Relevant judicial cases
In the retrial of the loan contract dispute between Foshan Nanhai District Guicheng Economic Development Company et al and the Foshan Nanhai Sub-branch of Industrial and Commercial Bank of China (ICBC), the Guangdong High Court, referencing the reply, held that the creditor, ICBC, having provided the counterfoil for, and the content of, the letter for collection of an outstanding amount sent by EMS, should be deemed to have asserted its rights to the debtors, Guicheng et al, unless the debtors had counter-evidence overturning ICBC’s evidence.
In the appeal of the lease contract dispute between Xie Minhong and the Chongqing Branch of The Second Urban Construction Engineering Company of Beijing (Beijing Construction), the court at first instance held that although the debtor, Beijing Construction, claimed that it never received any item sent by Xie Minhong by EMS, it failed to provide evidence that could overturn the evidence provided by Xie Minhong.
Defence grounds untenable
Xie Minhong should be deemed to have asserted his rights to Beijing Construction, and accordingly, Beijing Construction’s defence grounds that Xie Minhong’s claim had already exceeded the limitation of actions was untenable. The Fifth Intermediate People’s Court of Chongqing Municipality confirmed the above finding.
From these cases, it can be seen that the courts expanded the application of the reply to the extent that if the creditor is able to provide the counterfoil for, and the contents of, the letter, it can be presumed that the letter was served, whereupon the burden of proof transfers to the debtor.
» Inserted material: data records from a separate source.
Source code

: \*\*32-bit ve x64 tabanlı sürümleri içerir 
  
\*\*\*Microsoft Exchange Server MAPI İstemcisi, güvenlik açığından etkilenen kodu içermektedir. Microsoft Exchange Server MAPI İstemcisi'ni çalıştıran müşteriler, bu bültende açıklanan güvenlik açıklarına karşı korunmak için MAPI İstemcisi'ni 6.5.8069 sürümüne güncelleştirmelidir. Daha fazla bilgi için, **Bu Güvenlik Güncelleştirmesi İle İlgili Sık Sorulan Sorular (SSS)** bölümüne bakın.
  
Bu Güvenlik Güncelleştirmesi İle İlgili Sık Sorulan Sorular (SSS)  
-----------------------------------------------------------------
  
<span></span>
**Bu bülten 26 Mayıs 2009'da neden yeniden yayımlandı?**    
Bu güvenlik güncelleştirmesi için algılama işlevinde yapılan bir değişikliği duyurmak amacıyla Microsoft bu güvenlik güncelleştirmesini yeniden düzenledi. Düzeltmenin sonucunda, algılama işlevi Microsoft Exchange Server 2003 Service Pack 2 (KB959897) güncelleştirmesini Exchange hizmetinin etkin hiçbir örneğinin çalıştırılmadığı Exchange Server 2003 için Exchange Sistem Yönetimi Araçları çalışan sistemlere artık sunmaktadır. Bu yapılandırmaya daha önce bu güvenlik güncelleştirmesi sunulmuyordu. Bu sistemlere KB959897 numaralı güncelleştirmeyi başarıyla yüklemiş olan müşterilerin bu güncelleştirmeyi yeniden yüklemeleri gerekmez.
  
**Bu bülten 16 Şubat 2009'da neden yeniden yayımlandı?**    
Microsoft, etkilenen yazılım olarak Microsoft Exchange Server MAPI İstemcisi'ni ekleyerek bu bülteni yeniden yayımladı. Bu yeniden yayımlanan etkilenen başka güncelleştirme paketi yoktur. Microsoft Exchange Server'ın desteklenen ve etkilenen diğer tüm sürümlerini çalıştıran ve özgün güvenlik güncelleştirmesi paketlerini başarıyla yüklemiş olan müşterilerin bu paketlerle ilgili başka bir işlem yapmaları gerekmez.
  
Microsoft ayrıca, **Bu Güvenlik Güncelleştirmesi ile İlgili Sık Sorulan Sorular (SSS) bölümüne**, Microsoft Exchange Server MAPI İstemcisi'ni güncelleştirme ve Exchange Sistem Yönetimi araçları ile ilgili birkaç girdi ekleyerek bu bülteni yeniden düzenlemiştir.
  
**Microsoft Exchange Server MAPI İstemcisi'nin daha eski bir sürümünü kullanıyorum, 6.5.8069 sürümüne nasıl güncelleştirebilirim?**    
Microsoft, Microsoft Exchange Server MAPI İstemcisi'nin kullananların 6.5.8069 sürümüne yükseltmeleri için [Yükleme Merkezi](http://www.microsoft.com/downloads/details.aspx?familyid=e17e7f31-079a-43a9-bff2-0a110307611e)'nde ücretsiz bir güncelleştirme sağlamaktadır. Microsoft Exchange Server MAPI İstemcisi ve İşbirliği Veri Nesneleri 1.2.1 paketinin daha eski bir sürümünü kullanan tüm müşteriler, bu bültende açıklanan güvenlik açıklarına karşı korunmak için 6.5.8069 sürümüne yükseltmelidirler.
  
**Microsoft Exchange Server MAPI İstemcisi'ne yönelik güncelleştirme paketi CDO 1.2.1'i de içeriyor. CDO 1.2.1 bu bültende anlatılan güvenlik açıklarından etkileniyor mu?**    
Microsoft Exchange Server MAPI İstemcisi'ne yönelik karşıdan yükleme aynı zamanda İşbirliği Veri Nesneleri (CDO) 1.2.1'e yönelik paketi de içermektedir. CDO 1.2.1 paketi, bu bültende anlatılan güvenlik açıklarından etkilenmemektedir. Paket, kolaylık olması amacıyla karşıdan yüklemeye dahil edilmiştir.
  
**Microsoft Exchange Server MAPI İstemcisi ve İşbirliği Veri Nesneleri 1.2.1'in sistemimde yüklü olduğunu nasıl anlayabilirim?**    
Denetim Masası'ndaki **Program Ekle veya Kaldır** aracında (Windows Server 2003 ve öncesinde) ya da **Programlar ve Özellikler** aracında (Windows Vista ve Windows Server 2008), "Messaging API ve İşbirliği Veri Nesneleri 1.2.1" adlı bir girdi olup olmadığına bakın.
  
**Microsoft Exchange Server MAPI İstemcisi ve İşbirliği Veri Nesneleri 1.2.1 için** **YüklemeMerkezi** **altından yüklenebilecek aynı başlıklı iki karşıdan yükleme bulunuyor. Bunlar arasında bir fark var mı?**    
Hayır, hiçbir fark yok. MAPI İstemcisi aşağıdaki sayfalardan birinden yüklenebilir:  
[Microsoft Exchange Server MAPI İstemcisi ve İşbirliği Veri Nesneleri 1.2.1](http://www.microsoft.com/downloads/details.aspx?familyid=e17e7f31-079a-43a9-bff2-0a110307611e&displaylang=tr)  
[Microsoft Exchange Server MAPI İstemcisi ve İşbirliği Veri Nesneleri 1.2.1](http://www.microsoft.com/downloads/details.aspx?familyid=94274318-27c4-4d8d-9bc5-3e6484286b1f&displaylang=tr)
Some courts have gone even further, applying the provisions of the reply mutatis mutandis in determinations of the facts of whether a decision on the recognition of a work-related injury was served on the employer in employment disputes.
Tolling limitation of actions
In fact, the date on which a letter is mailed – rather than its date of service – should be deemed the point in time when the reminding party asserted its claim, and it is from this that the effect of tolling the limitation of actions – or the counting thereof – arises. For many people this is counterintuitive.
High court’s ruling
In the above-mentioned loan contract dispute retrial, the Guangdong High Court held that, pursuant to article 140 of the General Provisions of the Civil Code, the point in time of the tolling of the limitation of actions is the time when the creditor asserts its demand, and the time at which such demand is served on the other party does not have an effect on the tolling of the limitation of actions.
Likewise, in the appeal of the financial loan contract dispute between the Hanzhong Tiantai Lu Sub-branch of Agricultural Bank of China Limited and Shaanxi Changzheng Transport Group, and the appeal of the loan contract dispute between Xuzhou Suyang Environmental Protection and Thermal Power et al and the Xuzhou Branch of Agricultural Bank of China Limited et al, both the Shaanxi High Court and Jiangsu High Court held that the date on which the bank sent the letter by EMS to the guarantor, not the service date, was the date on which the rights were asserted.
We discovered that in practice there are still many questions of detail: for example, inasmuch as the reply expressly specifies that a creditor send the notice “via the post office by EMS”, does assumed service apply where an EMS other than the post office’s EMS is used (for example where the creditor is abroad)? Also, the reply requires a creditor to “provide the counterfoil for, and the contents of, the letter sent by EMS”; however, how is the linkage between the counterfoil and contents to be confirmed?
Also, how is the defaulting party to adduce evidence in support of the negative fact that it did not receive the express letter? Considering that delivery records cannot be consulted after the retention period has been exceeded, this question is particularly key.